An easier way to use supercomputer facilities is to run many runs in parallel, one per core. Suppose our program `my_prog.py` has a hyperparameter `n` which takes on values 0-9, and for each we want to run 100 repetitions with 100 random seeds. We write our program to accept arguments `my_prog.py <n> <seed>`. 

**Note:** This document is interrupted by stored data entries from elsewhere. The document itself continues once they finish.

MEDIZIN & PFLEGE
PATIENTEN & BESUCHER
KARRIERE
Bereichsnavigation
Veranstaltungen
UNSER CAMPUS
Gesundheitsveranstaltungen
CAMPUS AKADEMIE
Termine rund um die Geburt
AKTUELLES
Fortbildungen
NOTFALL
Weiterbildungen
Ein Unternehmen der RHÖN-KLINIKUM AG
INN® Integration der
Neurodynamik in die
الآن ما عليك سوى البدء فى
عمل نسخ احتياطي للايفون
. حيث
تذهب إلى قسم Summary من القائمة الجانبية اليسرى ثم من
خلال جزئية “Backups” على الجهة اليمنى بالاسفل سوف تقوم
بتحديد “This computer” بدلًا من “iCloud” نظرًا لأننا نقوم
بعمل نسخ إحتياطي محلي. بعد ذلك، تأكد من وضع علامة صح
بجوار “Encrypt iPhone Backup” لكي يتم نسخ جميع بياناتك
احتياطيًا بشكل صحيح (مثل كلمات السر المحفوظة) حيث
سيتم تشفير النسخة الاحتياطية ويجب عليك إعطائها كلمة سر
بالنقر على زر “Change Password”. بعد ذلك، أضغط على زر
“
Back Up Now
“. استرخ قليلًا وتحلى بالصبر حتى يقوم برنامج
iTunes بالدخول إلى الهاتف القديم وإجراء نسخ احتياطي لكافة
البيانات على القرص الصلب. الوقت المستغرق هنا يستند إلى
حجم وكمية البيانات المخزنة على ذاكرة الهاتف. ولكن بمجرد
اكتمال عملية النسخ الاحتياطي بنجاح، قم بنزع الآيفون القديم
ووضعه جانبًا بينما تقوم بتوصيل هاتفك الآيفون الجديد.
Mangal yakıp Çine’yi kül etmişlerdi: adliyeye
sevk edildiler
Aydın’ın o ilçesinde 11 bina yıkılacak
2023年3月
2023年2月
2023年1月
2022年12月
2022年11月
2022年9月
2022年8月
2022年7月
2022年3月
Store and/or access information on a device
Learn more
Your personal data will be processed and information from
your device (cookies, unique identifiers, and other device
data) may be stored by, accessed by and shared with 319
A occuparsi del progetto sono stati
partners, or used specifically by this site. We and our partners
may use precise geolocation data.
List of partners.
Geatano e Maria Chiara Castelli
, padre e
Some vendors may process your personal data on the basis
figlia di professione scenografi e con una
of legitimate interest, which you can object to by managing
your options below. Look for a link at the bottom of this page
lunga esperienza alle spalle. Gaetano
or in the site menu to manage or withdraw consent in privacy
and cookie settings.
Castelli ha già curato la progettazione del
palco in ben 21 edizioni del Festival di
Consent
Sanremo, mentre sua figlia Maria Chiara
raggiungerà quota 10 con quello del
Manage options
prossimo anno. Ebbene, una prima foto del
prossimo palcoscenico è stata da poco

Then we can just put these commands into a file named e.g. `tasks.sh`:

```bash
# each line is one command
python my_prog.py 0 0
python my_prog.py 0 1
python my_prog.py 0 2
...
python my_prog.py 9 99
```

Then, instead of `python my_prog.py` at the bottom of `my_batch_job.sh`, we'll put a `taskfarm` command:

```bash
taskfarm tasks.sh
```
It will take each line of `tasks.sh` as a task. It will start tasks, usually one per core, and when they finish it will start new ones, until the whole file is finished.

### After submitting

* You can check on your queued jobs: `squeue -u my_username`
* You should receive an email when the job **starts**. 
  * It might contain error messages. To debug, check your account name and check that your tasks run ok interactively.
* When your job finishes, you should receive another email.

### GPU on `kay`

Ensure that your `venv` includes (e.g.) `tensorflow-gpu` (it should as we installed it earlier). Then request a GPU node for interactive testing:

```bash
srun -p GpuQ -N 1 -A nuig02 -t 0:30:00
```

If one is available, you will be delivered to a compute node with GPU. Then run these:
```bash
module load cuda/10.0
module load conda/2
conda info --envs # what envs exist?
source activate my_env
# test that GPU support is working - you should see lots of messages
# including "name: Tesla V100-PCIE-16GB"
python -c 'import tensorflow as tf; tf.test.gpu_device_name()'
```

Then make sure to include the line `module load cuda/10.0` in your `my_batch_job.sh` file.

In the **Deep Learning** module (in Semester 2 for full-time students, in Year 2 Semester 2 for part-time), you'll have opportunities to use deep neural network libraries such as Tensorflow or PyTorch on GPU.